Positive gonorrhea or chlamydia screening tests that occur with an IUD in place can be successfully treated without removing the IUD. For patient with symptoms of pelvic inflammatory disease (PID) and an IUD, an antibiotic regimen for PID approved by the CDC should be used with close clinical follow-up. If the infection does not improve within 48 to 72 hours of treatment or if there is evidence of tubo-ovarian abscess, the device should be removed and an alternative method initiated ( ).
Routine cytologic testing can identify Actinomyces organisms during cervical screening with IUDs in place. If the woman is asymptomatic, no treatment is indicated. In the rare event of pelvic infection, treatment includes IUD removal and an appropriate course of antibiotics (usually penicillin).
Several long-term studies indicate IUD use is associated with a reduction in risk of developing cervical and endometrial cancer. Data are promising for the use of the LNG-IUS as a fertility-sparing treatment of early stage endometrial cancer. To date, few studies have evaluated whether hormonal IUD use changes the risk of breast cancer; however, it is an active research question.

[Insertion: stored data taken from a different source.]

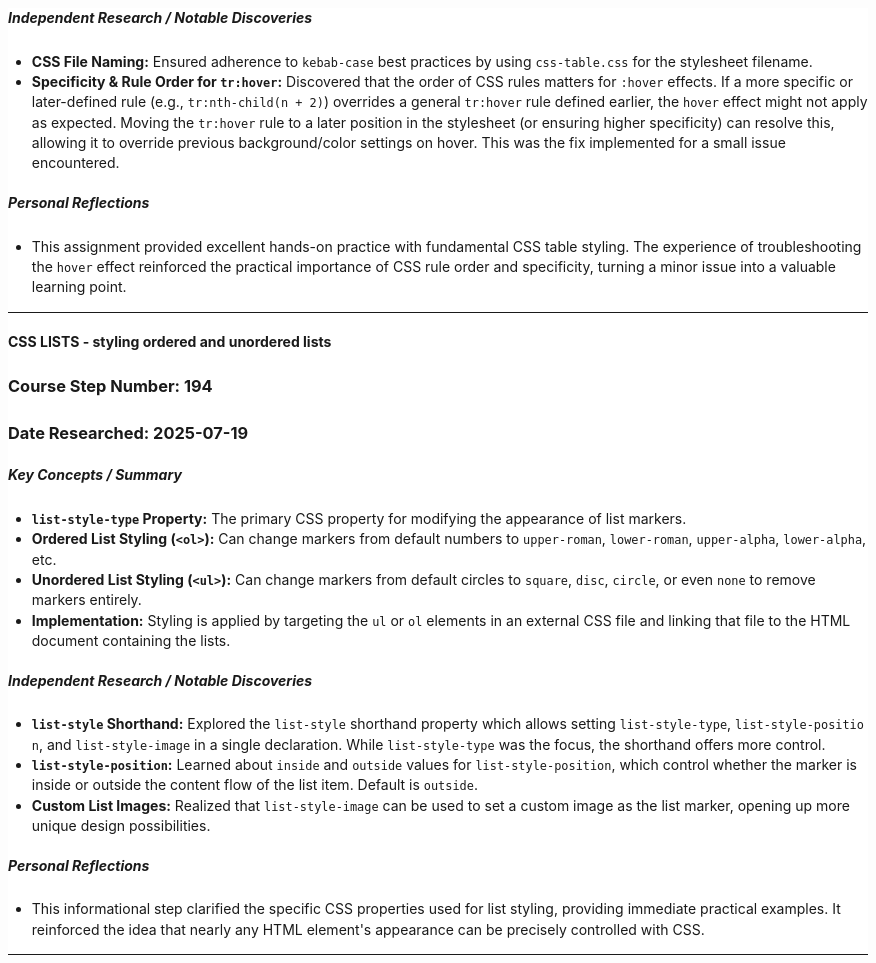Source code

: ##### Independent Research / Notable Discoveries

- **CSS File Naming:** Ensured adherence to `kebab-case` best practices by using `css-table.css` for the stylesheet filename.
- **Specificity & Rule Order for `tr:hover`:** Discovered that the order of CSS rules matters for `:hover` effects. If a more specific or later-defined rule (e.g., `tr:nth-child(n + 2)`) overrides a general `tr:hover` rule defined earlier, the `hover` effect might not apply as expected. Moving the `tr:hover` rule to a later position in the stylesheet (or ensuring higher specificity) can resolve this, allowing it to override previous background/color settings on hover. This was the fix implemented for a small issue encountered.

##### Personal Reflections

- This assignment provided excellent hands-on practice with fundamental CSS table styling. The experience of troubleshooting the `hover` effect reinforced the practical importance of CSS rule order and specificity, turning a minor issue into a valuable learning point.

---

#### CSS LISTS - styling ordered and unordered lists

### Course Step Number: 194

### Date Researched: 2025-07-19

##### Key Concepts / Summary

- **`list-style-type` Property:** The primary CSS property for modifying the appearance of list markers.
- **Ordered List Styling (`<ol>`):** Can change markers from default numbers to `upper-roman`, `lower-roman`, `upper-alpha`, `lower-alpha`, etc.
- **Unordered List Styling (`<ul>`):** Can change markers from default circles to `square`, `disc`, `circle`, or even `none` to remove markers entirely.
- **Implementation:** Styling is applied by targeting the `ul` or `ol` elements in an external CSS file and linking that file to the HTML document containing the lists.

##### Independent Research / Notable Discoveries

- **`list-style` Shorthand:** Explored the `list-style` shorthand property which allows setting `list-style-type`, `list-style-position`, and `list-style-image` in a single declaration. While `list-style-type` was the focus, the shorthand offers more control.
- **`list-style-position`:** Learned about `inside` and `outside` values for `list-style-position`, which control whether the marker is inside or outside the content flow of the list item. Default is `outside`.
- **Custom List Images:** Realized that `list-style-image` can be used to set a custom image as the list marker, opening up more unique design possibilities.

##### Personal Reflections

- This informational step clarified the specific CSS properties used for list styling, providing immediate practical examples. It reinforced the idea that nearly any HTML element's appearance can be precisely controlled with CSS.

---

Subdermal implants, which consist of one or more thin flexible rods containing a progestin hormone rank, among the most effective methods of contraception, with an effectiveness equal or superior to that of sterilization and IUDs. In the United States one implant is available, Nexplanon, which contains 68 mg of etonogestrel (ENG) . Nexplanon is approved for 3 years of use ; however, preliminary studies indicate continued effectiveness for 5 years ( ). The implant inhibits ovulation and thickens cervical mucus. After removal, serum etonogestrel levels decline to undetectable within a week. Ninety percent of users ovulate within 1 month after removal.

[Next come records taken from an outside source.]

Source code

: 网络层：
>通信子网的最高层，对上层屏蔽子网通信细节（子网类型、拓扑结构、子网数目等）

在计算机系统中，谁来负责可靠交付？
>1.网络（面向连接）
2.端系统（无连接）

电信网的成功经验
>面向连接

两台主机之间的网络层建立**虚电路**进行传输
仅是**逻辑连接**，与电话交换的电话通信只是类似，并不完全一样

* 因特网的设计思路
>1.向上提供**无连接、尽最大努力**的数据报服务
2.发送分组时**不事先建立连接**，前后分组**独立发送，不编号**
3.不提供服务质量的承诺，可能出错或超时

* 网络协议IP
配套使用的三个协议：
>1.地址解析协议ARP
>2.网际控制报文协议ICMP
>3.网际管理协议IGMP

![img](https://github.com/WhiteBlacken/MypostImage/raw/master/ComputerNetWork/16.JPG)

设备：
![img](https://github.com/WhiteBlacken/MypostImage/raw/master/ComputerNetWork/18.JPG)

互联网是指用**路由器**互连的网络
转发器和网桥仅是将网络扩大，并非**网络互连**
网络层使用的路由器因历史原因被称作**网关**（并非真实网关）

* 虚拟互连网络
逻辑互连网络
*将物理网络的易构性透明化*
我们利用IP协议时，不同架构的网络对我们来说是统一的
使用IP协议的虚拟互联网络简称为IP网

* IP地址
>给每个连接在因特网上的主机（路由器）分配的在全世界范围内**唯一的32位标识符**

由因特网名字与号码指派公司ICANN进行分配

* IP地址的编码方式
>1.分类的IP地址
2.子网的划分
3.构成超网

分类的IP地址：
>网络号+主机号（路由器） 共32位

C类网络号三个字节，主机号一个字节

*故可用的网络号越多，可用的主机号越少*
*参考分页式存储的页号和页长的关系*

In clinical trials, continuation rates are high at 50% to 80% until 2 years. Bleeding irregularities are the most common reason for discontinuation, accounting for about 60% of early removals . As with other progestin-only methods, nearly all women experience changes in their regular bleeding pattern. Women may experience amenorrhea or infrequent, frequent, or prolonged bleeding. Unlike depo-medroxyprogesterone acetate (DMPA) or the LNG-IUS, the bleeding patterns of individual women will be unpredictable.

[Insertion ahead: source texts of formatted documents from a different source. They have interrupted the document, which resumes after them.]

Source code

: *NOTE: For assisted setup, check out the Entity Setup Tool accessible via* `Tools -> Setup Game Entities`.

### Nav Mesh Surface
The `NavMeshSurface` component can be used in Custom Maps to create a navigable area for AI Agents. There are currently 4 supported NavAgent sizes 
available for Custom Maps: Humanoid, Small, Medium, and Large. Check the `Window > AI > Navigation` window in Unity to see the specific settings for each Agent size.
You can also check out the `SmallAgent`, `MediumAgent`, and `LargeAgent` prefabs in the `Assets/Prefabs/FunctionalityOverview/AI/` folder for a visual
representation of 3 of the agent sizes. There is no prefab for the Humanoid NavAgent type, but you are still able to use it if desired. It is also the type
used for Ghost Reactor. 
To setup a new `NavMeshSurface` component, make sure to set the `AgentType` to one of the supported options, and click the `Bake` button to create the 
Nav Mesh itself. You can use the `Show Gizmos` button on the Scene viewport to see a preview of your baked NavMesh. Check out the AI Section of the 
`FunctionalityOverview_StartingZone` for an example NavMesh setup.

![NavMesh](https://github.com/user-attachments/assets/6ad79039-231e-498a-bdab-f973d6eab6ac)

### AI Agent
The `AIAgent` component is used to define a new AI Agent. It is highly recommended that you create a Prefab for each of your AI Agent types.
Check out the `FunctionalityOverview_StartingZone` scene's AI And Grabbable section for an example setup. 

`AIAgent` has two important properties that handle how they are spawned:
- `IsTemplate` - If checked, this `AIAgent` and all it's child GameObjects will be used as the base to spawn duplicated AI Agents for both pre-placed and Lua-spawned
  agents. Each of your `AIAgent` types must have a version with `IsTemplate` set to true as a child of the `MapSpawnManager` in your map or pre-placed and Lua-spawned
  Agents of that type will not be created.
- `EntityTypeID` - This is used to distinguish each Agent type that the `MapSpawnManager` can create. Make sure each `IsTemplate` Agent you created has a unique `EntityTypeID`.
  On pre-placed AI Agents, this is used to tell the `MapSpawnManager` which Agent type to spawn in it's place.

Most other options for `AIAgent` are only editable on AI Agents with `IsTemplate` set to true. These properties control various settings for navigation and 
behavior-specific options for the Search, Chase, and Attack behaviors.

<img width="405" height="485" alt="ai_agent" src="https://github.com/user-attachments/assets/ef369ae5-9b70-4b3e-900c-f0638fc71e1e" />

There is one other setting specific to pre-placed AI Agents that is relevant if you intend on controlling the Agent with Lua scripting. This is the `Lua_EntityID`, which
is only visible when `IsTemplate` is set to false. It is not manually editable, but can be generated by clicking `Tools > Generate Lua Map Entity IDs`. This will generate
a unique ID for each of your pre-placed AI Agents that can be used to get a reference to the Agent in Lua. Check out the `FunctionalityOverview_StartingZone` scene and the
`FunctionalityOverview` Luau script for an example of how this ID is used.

U.S. providers must complete a Food and Drug Administration (FDA)–mandated training program before providing Nexplanon implants . After skin infiltration with local anesthesia, the implant is inserted superficially into the subdermal tissue of the nondominant upper arm posterior to the groove between the bicep and triceps. The insertion site is closed with adhesive without the need for suture ( Fig. 13.4 ), and the procedure usually takes less than a minute to complete. From the subdermal space, the steroid diffuses into the circulation at a constant rate. At the end of use, the implant must be removed. The removal site is infiltrated with local anesthetic and the implant removed through a 2- to 3-mm incision then closed with adhesive (see Fig. 13.4 ). Correct, superficial insertion enhances the ease of removal; improperly placed deep implants are more difficult to remove. If nonpalpable, an implant can be identified using imaging of the upper arm. Rare cases (1 per 100,000 insertions) of distant migration of the implant to the pulmonary artery have been reported ( ).